> _Directions for this task_:
Copy the records below word for word, leaving out the pictures.

Segment Open

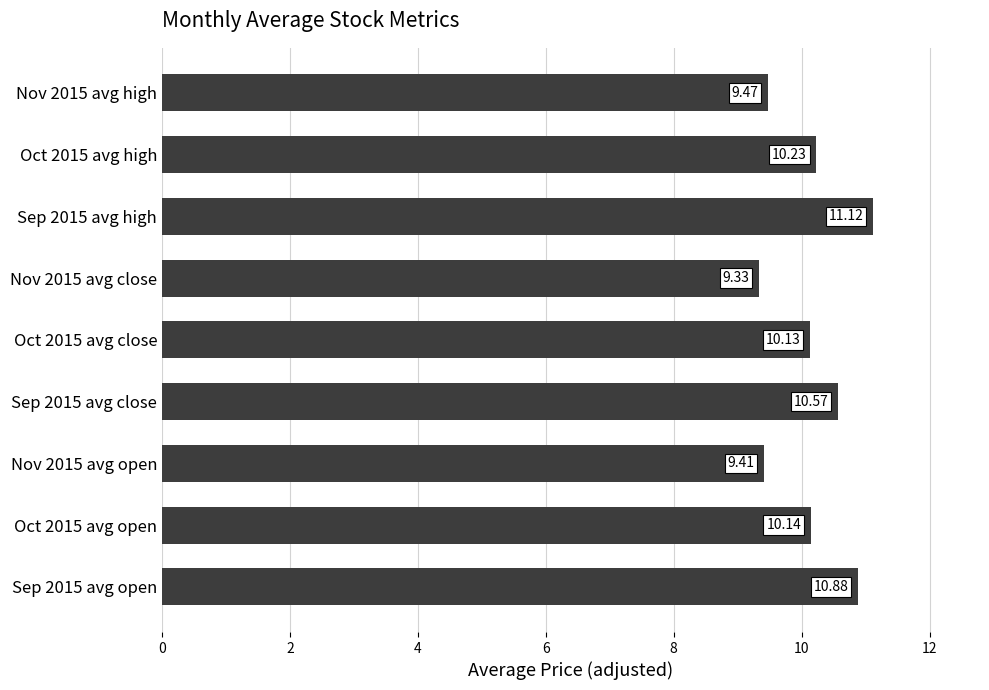

How many categories are shown in the chart?

9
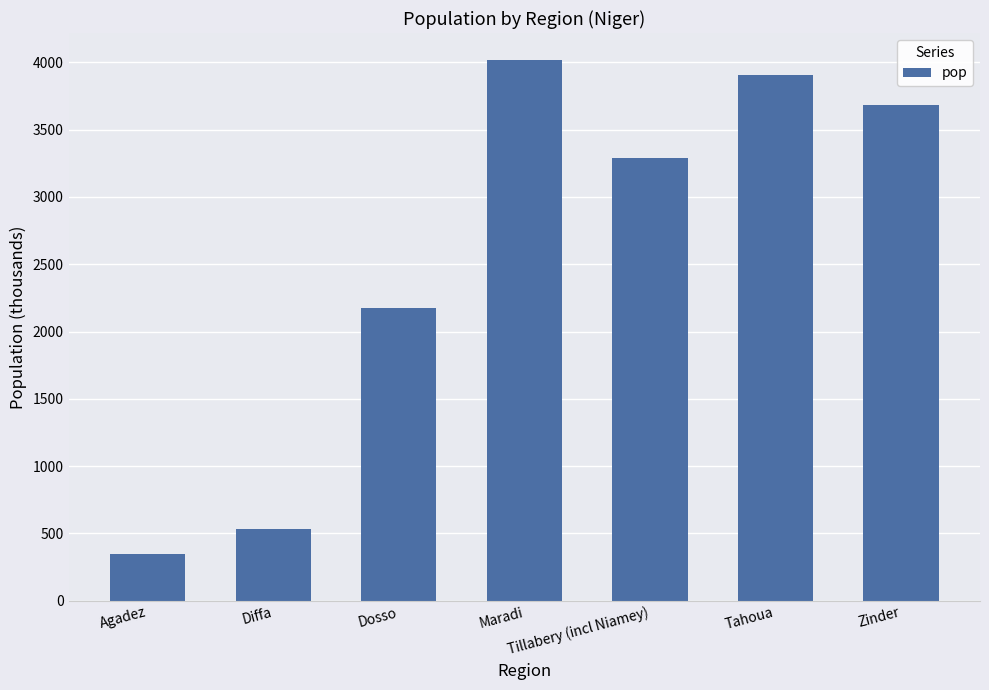

What is the value of the 5th bar from the left?

3292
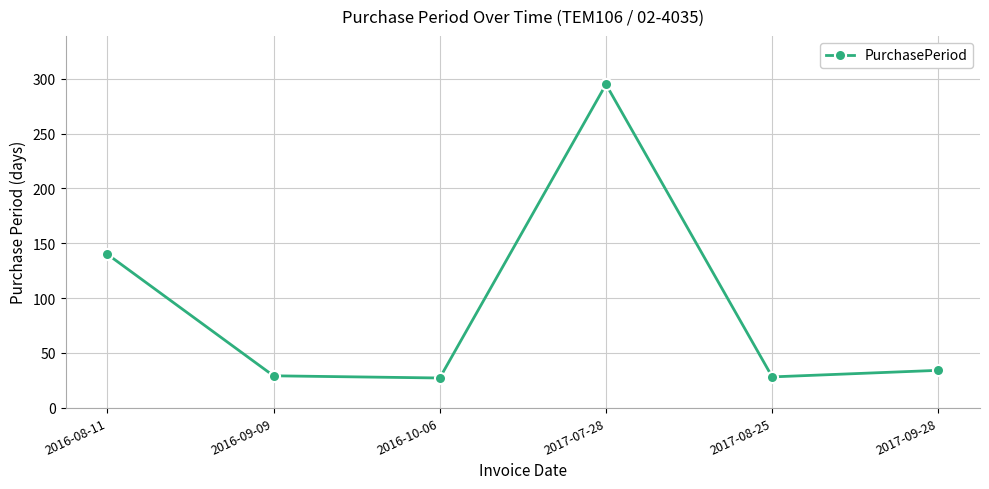

What is the smallest value displayed?

27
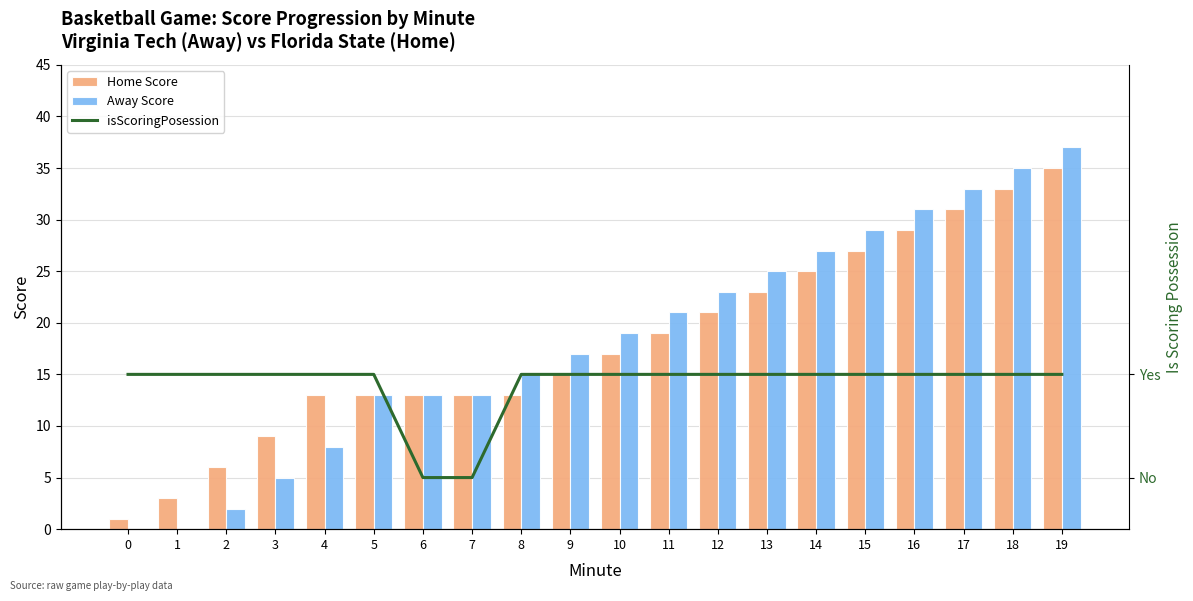

At which label does Home Score reach its peak?

19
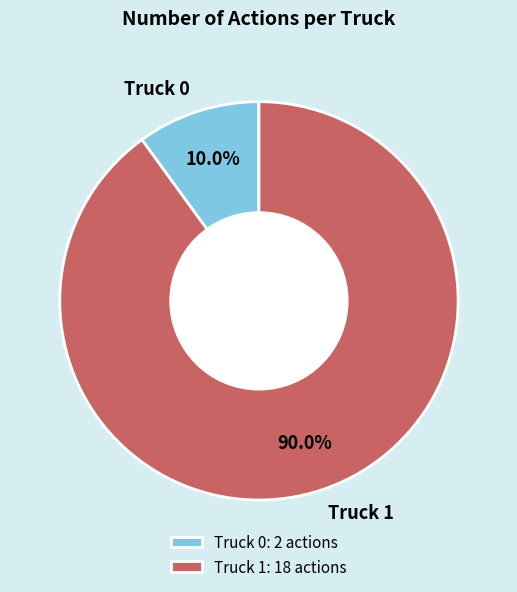

Does any single category account for the majority?

Yes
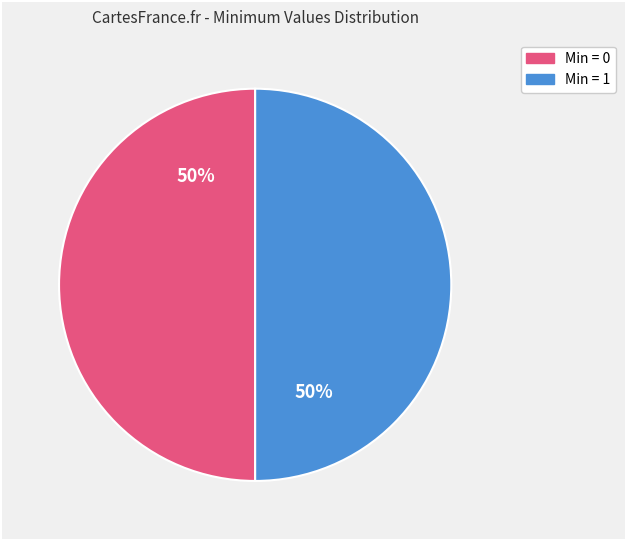

To the nearest percent, what is the average slice percentage?

50%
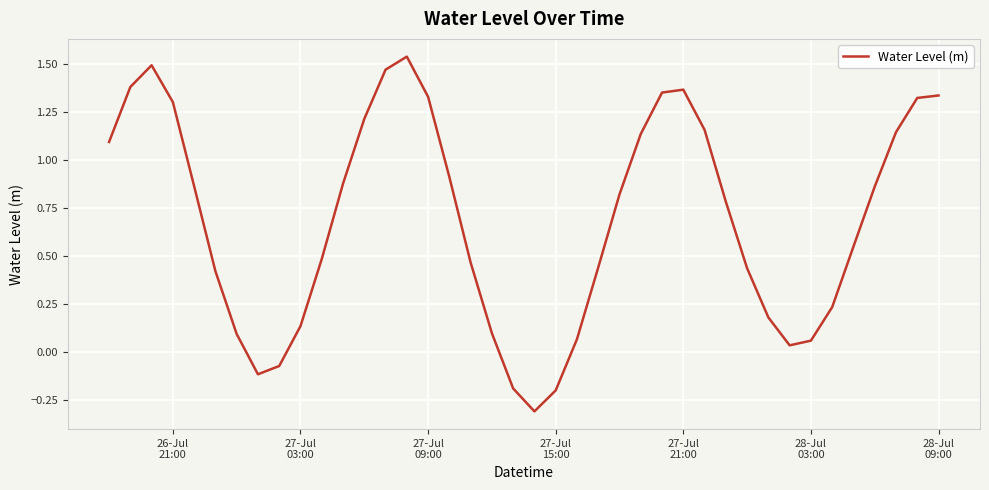

What is the smallest value displayed?

-0.3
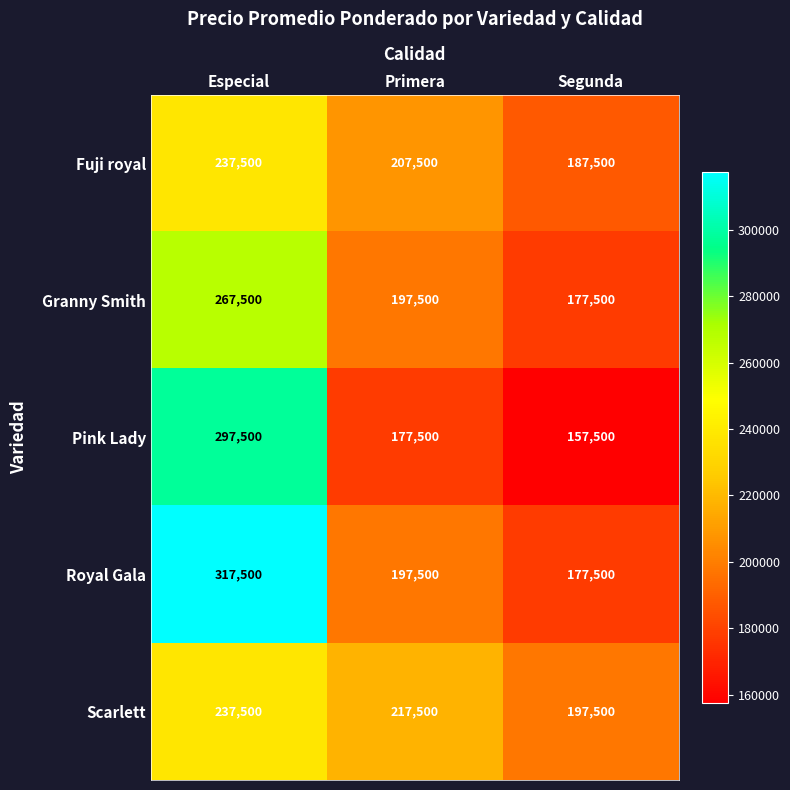

The Fuji royal series shows 379886 at Especial. True or false?

False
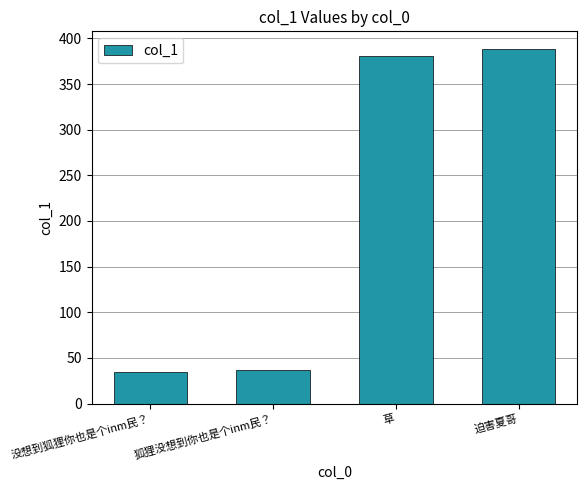

What is the maximum value shown in the chart?

388.3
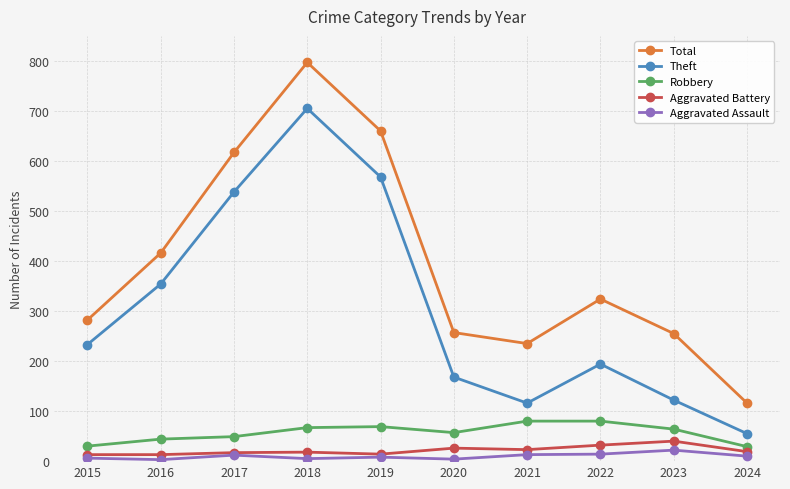

What is the highest value of the Aggravated Battery series?

40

Segment Closed

> _Answer to this exercise_:
How many categories are shown in the chart?

9

What is the value of the 5th bar from the left?

3292

What is the smallest value displayed?

27

At which label does Home Score reach its peak?

19

Does any single category account for the majority?

Yes

To the nearest percent, what is the average slice percentage?

50%

What is the smallest value displayed?

-0.3

The Fuji royal series shows 379886 at Especial. True or false?

False

What is the maximum value shown in the chart?

388.3

What is the highest value of the Aggravated Battery series?

40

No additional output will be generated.